UnionPay, China’s state-owned bank-card firm, is another powerful financial network. It is set to gain market share in Russia in the wake of the departures of Visa and Mastercard, the American-based giants of global card payments, which were announced on March 5th. Several Russian banks have said that they will move to UnionPay, which already has a significant presence in the country.

This shift will not come easily, however. Within Russia, UnionPay’s network is small and many banks do not have prior agreements with the company. Banks will need to show they meet network requirements to be licensed as a card issuer, says Zilvinas Bareisis of Celent, a research group. The cards must be designed, certified and then distributed—a process which can take months. For Russians abroad the problem is that, despite being in more than 180 countries, UnionPay is a fringe service in America and Europe, says Jason Ekberg of Oliver Wyman, another consultancy. UnionPay could also open itself to secondary sanctions by offering some types of services to sanctioned Russian banks.
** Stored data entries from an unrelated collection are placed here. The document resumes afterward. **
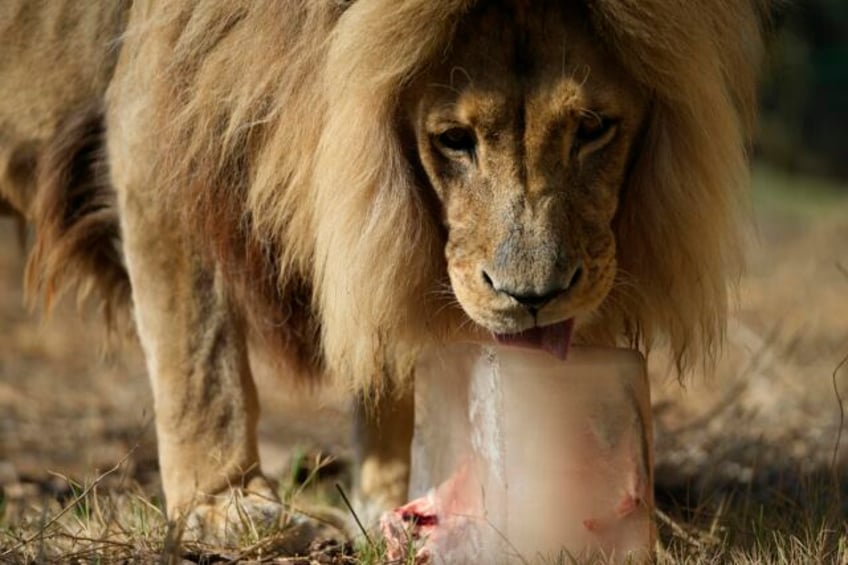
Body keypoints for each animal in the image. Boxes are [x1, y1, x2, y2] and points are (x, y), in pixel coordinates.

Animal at [1, 0, 768, 540]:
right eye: (454, 140)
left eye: (592, 129)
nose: (534, 297)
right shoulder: (155, 129)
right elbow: (201, 359)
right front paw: (230, 510)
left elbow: (386, 346)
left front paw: (393, 494)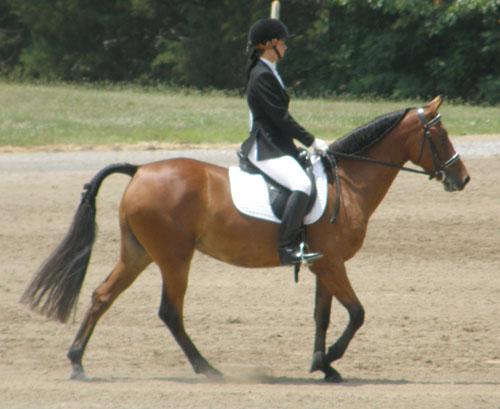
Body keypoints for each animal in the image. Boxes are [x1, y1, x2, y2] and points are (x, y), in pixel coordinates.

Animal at [22, 95, 468, 380]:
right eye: (440, 134)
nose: (462, 178)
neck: (349, 181)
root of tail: (140, 170)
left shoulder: (324, 263)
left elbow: (323, 315)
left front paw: (323, 365)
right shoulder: (332, 263)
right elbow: (357, 313)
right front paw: (328, 360)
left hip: (138, 254)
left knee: (102, 296)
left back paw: (77, 363)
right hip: (174, 258)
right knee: (170, 312)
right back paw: (207, 368)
CIPS, meanwhile, will not be the miracle solution Chinese bloggers hoped for. That is because China has not been able to roll out its own messaging system. Foreign banks linked to CIPS still use SWIFT messaging to operate, notes Edwin Lai of Hong Kong University of Science and Technology. That means Western sanctions will still apply to any transfers between SWIFT-barred Russian banks and foreign banks.
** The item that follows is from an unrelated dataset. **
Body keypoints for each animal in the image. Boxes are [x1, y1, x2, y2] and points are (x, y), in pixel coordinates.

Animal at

A final route for financial assistance will come through backchannel banks that dodge sanctions. China has a long history of turning a blind eye to smaller banks that finance trade with countries targeted by America and the UN. These activities usually occur on a small scale. And many are caught in the act and hit with secondary sanctions themselves. In 2012 Bank of Kunlun was hit with American sanctions for making $100m of payments with an Iranian bank. Five years later American regulators accused Bank of Dandong, another smallish lender, of dealings with North Korea. Some Chinese banks may take the risk with Russia, but these institutions will be minnows that are unable to provide the large-scale assistance Russia needs.
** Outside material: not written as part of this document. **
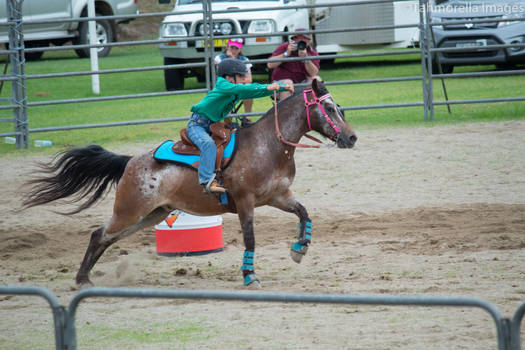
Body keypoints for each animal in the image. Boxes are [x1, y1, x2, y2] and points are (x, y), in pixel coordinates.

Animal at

All told, Sino-Russian financial links appear weaker than Russia might hope. The situation is likely to raise questions about the shortcomings in China’s efforts to build global financial networks. For CIPS, many of the problems are clear. In order to maintain control over capital flows, China has not linked the system directly with foreign banks outside mainland China, with the exception of Standard Chartered, a British bank with long-established links to China. CIPS’s indigenous messaging system works only with Chinese banks. To improve the system, China must continue opening it up and granting more direct links with foreign banks.

The lack of such links makes the system more difficult and less attractive to foreign financial institutions. CIPS is for the most part illiquid, says Natixis. It processes just 13,000 transactions per day, equivalent to about 5% of those processed by America’s domestic-payments system, known as CHIPS.

China’s President Xi Jinping has referred to Mr Putin as a “best friend”. The Russian conflict is laying bare some of China’s financial vulnerabilities. That may make the relationship less amicable.